> [What you will do] Copy the items below word for word, from the line holding "longitude: 28.8510" through the line holding "latitude: 48.1056", inclusive, leaving out the pictures.

> [Records supplied]
___
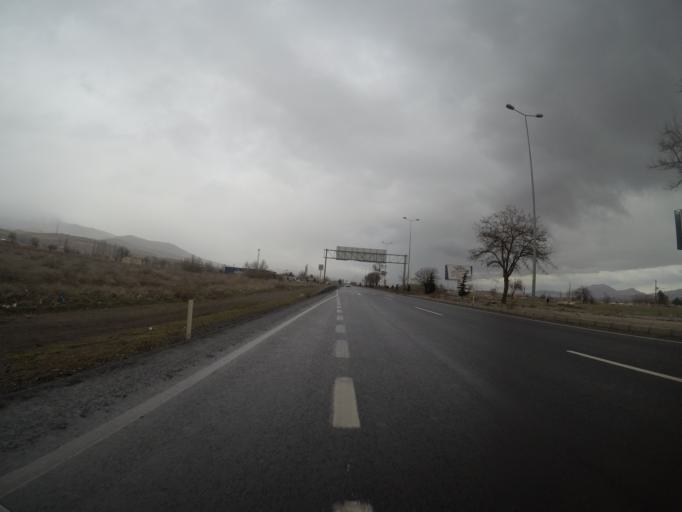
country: TR
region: Kayseri
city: Incesu
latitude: 38.6828
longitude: 35.2361
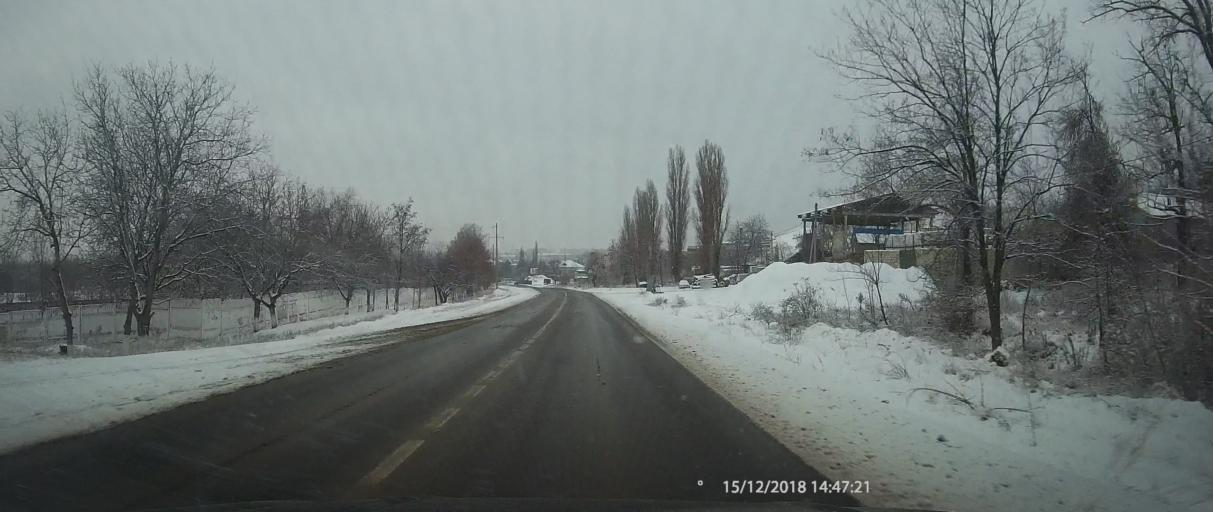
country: MD
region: Cahul
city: Cahul
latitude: 45.8927
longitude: 28.2071
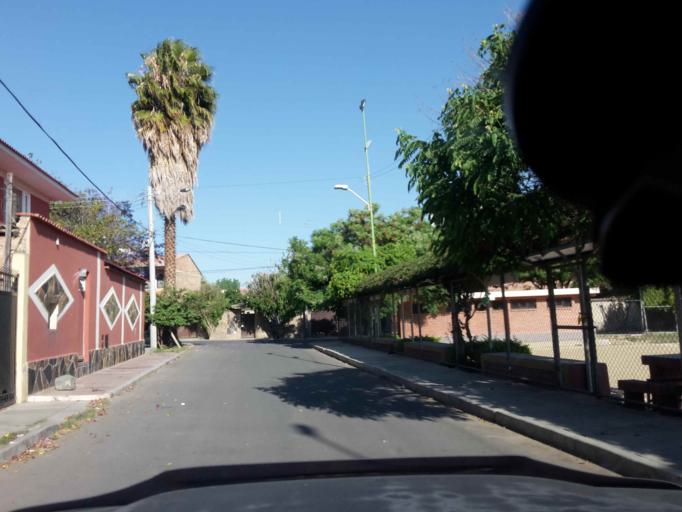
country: BO
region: Cochabamba
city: Cochabamba
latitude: -17.3678
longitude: -66.1836
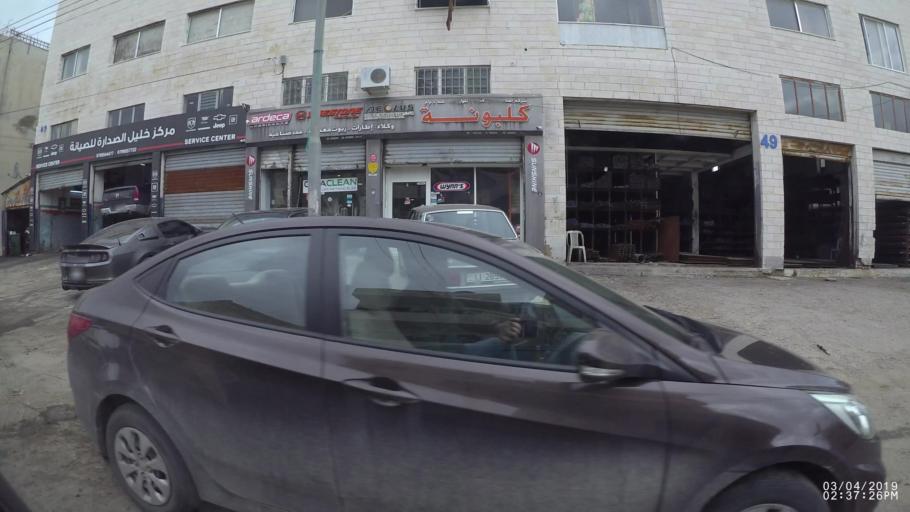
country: JO
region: Amman
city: Wadi as Sir
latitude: 31.9418
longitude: 35.8390
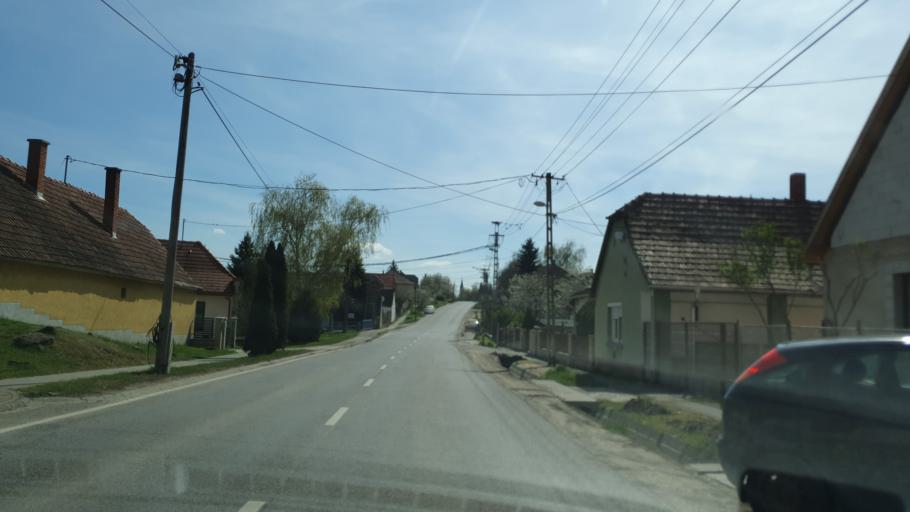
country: HU
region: Fejer
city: Pusztavam
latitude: 47.4374
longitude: 18.2328
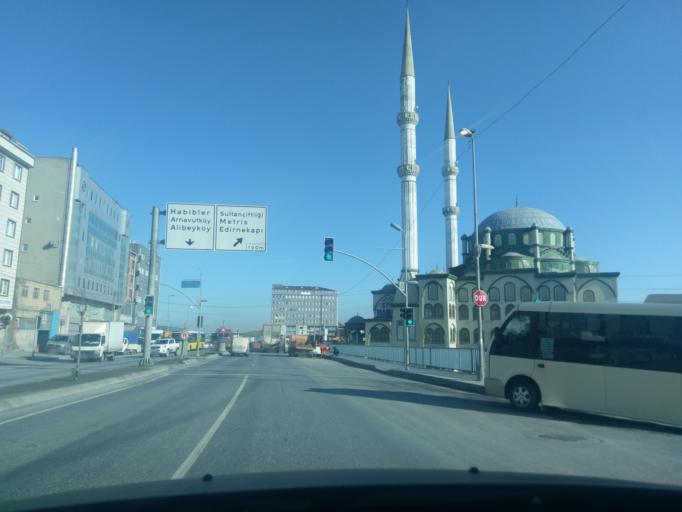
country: TR
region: Istanbul
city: Sultangazi
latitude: 41.1135
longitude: 28.8510
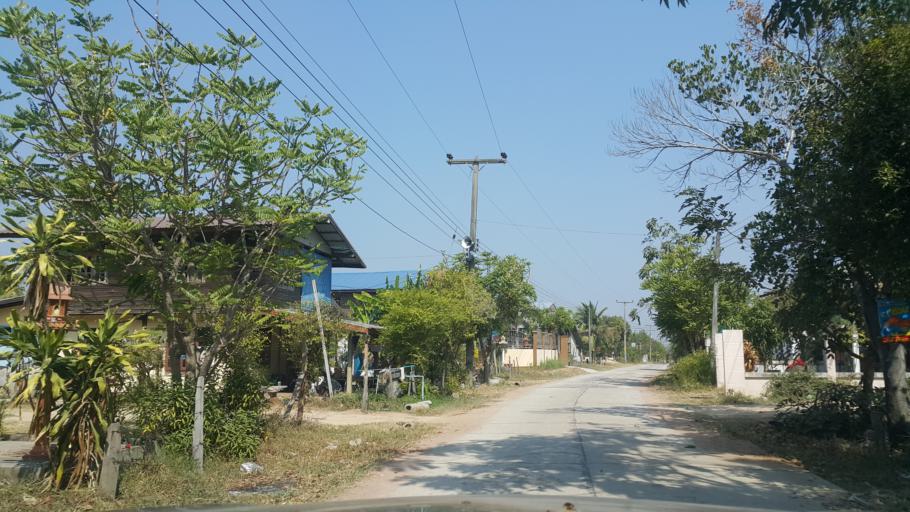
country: TH
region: Buriram
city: Krasang
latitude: 15.1085
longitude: 103.3790
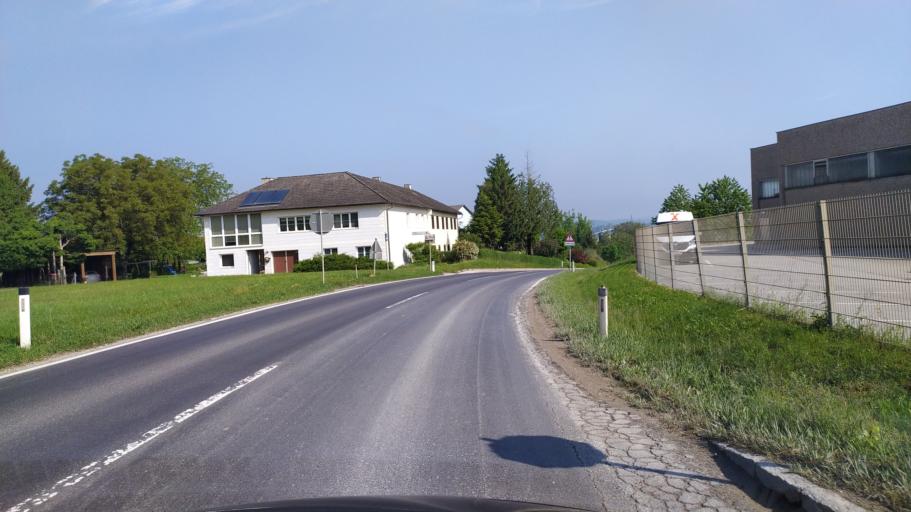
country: AT
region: Lower Austria
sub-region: Politischer Bezirk Amstetten
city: Ennsdorf
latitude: 48.2164
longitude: 14.5398
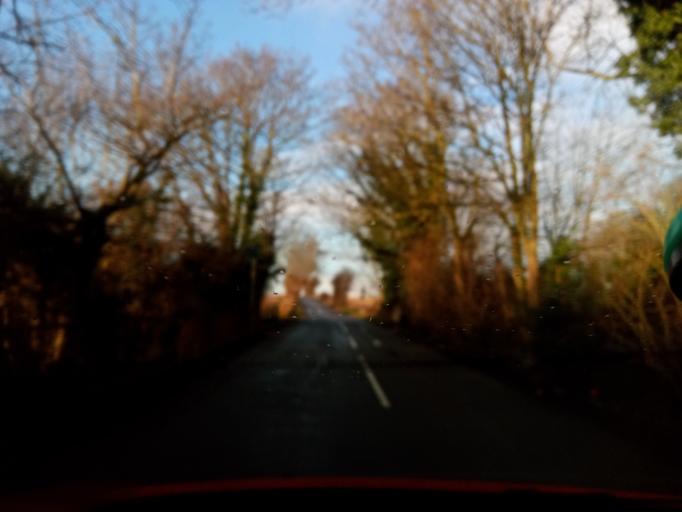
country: GB
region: England
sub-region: Derbyshire
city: Melbourne
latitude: 52.8516
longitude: -1.4289
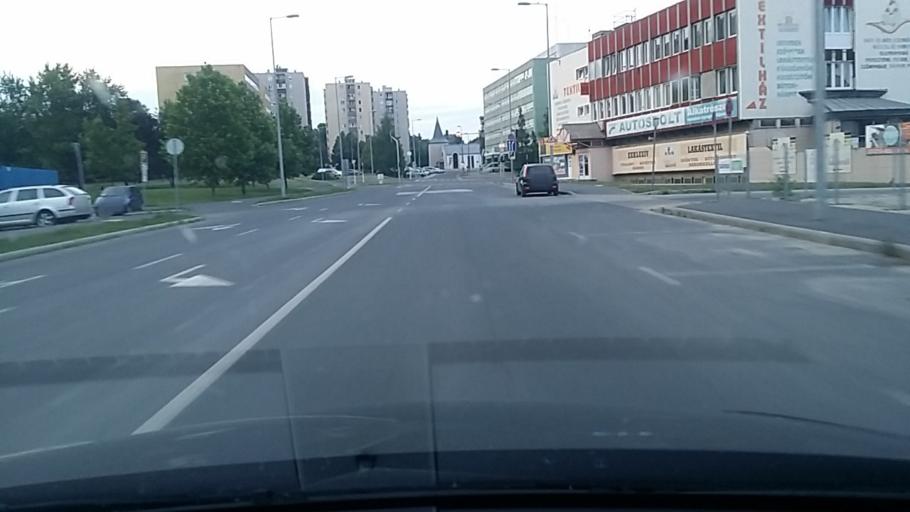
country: HU
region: Borsod-Abauj-Zemplen
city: Miskolc
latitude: 48.1056
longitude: 20.7759
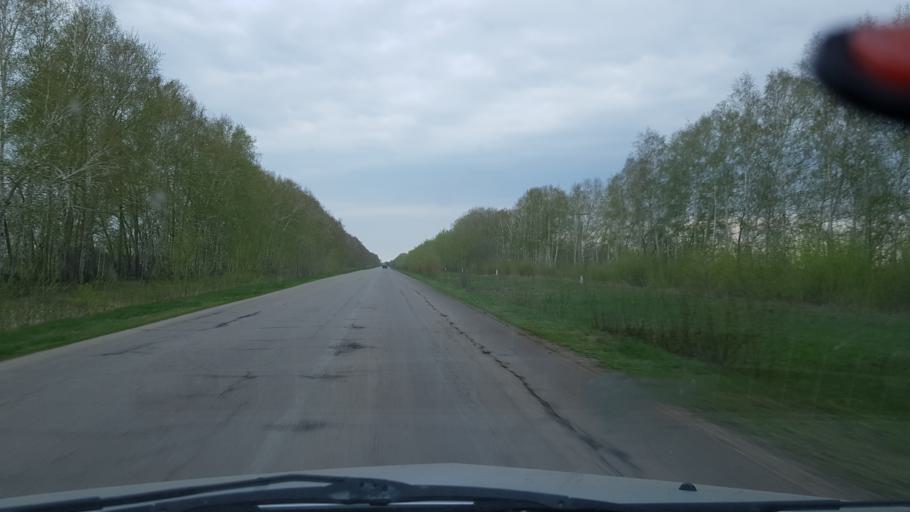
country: RU
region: Samara
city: Podstepki
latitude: 53.6619
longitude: 49.2054
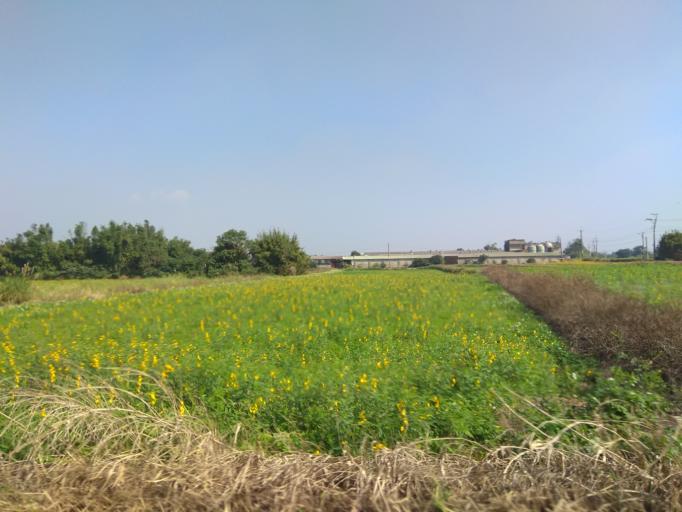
___
> [Written solution]
longitude: 28.8510
country: TH
region: Buriram
city: Krasang
latitude: 15.1085
longitude: 103.3790
country: AT
region: Lower Austria
sub-region: Politischer Bezirk Amstetten
city: Ennsdorf
latitude: 48.2164
longitude: 14.5398
country: GB
region: England
sub-region: Derbyshire
city: Melbourne
latitude: 52.8516
longitude: -1.4289
country: HU
region: Borsod-Abauj-Zemplen
city: Miskolc
latitude: 48.1056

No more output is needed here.